Panel recommends Bellevue look at "megahome" restrictions
As three-story "megahomes" multiply in Bellevue — dwarfing 1960s bungalows — the complaints of residents have grown...
Seattle Times Eastside bureau
As three-story "megahomes" multiply in Bellevue — dwarfing 1960s bungalows — the complaints of residents have grown as well.
To address those concerns, the city's Planning Commission on Wednesday unanimously recommended that the City Council consider restrictions on landscaping, height, scale and construction. The proposals were general in nature, with few specifics on size and detail.
The recommendations are scheduled to go to the City Council next month.

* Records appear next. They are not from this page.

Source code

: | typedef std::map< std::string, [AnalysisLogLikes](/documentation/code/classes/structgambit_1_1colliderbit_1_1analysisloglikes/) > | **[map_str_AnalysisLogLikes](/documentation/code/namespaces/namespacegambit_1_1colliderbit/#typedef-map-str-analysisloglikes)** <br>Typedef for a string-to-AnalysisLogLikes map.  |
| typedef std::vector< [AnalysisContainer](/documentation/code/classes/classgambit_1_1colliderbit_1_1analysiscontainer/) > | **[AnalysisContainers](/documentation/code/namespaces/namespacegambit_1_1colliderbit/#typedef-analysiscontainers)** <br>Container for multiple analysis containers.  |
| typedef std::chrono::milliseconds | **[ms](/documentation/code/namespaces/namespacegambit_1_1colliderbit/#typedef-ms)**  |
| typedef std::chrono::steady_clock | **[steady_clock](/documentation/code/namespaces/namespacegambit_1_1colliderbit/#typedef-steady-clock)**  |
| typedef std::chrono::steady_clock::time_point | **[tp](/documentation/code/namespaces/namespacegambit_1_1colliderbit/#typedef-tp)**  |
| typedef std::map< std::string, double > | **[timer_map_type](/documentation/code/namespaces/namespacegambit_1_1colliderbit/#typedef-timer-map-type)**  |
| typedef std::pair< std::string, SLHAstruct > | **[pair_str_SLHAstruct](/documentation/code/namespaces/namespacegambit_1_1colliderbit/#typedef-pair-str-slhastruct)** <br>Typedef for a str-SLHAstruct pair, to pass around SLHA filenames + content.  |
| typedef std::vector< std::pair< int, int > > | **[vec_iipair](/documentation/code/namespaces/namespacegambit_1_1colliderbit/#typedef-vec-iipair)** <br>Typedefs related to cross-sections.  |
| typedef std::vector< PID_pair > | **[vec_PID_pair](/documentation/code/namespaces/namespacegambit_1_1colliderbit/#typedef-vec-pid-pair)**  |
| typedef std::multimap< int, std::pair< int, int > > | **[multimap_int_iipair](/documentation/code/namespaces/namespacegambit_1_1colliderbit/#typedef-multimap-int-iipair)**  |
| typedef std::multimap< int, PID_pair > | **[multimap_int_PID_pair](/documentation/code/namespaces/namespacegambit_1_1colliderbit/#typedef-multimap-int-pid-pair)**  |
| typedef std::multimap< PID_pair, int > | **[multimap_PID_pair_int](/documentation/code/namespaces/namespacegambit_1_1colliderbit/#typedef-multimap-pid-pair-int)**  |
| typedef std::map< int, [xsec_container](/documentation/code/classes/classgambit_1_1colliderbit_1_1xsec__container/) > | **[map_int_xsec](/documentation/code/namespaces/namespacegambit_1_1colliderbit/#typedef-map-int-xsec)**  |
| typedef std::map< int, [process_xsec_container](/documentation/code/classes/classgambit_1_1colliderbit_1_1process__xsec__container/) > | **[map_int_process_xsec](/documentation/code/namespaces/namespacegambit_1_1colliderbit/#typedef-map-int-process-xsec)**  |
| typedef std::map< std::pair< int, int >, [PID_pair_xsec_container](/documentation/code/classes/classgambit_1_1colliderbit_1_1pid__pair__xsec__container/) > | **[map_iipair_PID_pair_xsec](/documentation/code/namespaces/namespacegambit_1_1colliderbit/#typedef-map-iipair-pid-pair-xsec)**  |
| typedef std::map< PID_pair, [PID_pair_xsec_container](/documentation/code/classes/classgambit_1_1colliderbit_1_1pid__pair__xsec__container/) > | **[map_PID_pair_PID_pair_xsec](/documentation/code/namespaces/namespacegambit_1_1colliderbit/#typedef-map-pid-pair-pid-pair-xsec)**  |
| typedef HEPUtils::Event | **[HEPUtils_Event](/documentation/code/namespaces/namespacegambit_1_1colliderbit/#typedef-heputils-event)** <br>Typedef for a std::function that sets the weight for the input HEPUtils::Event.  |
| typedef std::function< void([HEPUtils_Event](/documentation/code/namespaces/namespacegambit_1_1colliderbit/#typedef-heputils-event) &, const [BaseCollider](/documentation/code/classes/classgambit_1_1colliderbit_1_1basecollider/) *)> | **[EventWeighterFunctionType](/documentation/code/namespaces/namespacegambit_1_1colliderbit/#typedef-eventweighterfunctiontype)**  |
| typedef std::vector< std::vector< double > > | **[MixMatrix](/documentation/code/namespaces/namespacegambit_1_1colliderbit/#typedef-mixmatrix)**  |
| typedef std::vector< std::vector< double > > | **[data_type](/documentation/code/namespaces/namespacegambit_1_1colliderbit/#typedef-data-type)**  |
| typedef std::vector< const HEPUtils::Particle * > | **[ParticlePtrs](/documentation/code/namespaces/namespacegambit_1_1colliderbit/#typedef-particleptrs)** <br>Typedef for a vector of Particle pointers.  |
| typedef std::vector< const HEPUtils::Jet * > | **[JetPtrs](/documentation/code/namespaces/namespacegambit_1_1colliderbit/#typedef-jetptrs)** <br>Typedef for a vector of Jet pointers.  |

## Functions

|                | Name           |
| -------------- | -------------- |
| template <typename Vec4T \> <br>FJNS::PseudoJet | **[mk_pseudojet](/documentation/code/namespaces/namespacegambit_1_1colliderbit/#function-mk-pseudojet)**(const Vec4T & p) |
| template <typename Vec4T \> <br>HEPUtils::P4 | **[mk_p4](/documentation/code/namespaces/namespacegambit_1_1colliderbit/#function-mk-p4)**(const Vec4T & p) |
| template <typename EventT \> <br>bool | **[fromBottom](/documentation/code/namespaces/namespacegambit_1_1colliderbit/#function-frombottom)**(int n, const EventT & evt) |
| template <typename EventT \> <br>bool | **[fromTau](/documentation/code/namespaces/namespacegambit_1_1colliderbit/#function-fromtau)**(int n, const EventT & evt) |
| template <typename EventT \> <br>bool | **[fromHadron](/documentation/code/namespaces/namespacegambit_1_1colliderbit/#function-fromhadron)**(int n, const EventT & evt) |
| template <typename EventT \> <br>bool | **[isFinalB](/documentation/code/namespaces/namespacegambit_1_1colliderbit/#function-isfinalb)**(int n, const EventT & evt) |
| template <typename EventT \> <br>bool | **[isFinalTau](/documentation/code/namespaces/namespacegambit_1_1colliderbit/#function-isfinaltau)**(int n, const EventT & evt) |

"We're trying not to establish hard-and-fast rules that place too many restrictions on what people can do with their property," Cheryl Kuhn, Bellevue neighborhood-outreach manager, said before the meeting. "The commission is more interested in mitigating some of the negative impacts rather than telling people what they can and can't build."
Among the recommendations forwarded to the council:
• A limitation on the amount of floor area that could be developed in relation to lot size. This restriction would curb the practice of building to the edge of properties.
• An increase in the amount of space required between the house and neighboring property.
• A ban on lot combinations, so a developer could not combine two lots to build one home.
The council would then review the recommendations and decide which of the proposals the commission should develop further.
The average size of a house being built today in Bellevue is 4,200 square feet, Kuhn said.
Neighborhood concerns include preservation of neighborhood character and loss of privacy, light and views.
"In general, there was a negative reaction to the large scale of what was being built," said Doug Leigh, president of the West Bellevue Community Club.
Other size and scale recommendations address preventing homes from blocking sunlight to a neighboring home and protecting aesthetics of the neighborhood, such as banning air-conditioning units on roofs and preventing garages from protruding from or overwhelming the face of homes.
Another set of recommendations addressed loss of trees.
"I think the thing we hear the most complaints about is tree loss," Kuhn said.
One recommendation would require vegetation in front yards and ban developers from converting yards to concrete. Another recommendation would call for developers to maintain a certain percentage of the original amount of trees on the lot.
The recommendations also address the impact of construction on the neighborhoods.
Developers would have to remove debris on a weekly basis from construction sites, notify residents about complaint procedures and post a sign in the neighborhood to inform residents about redevelopment activity.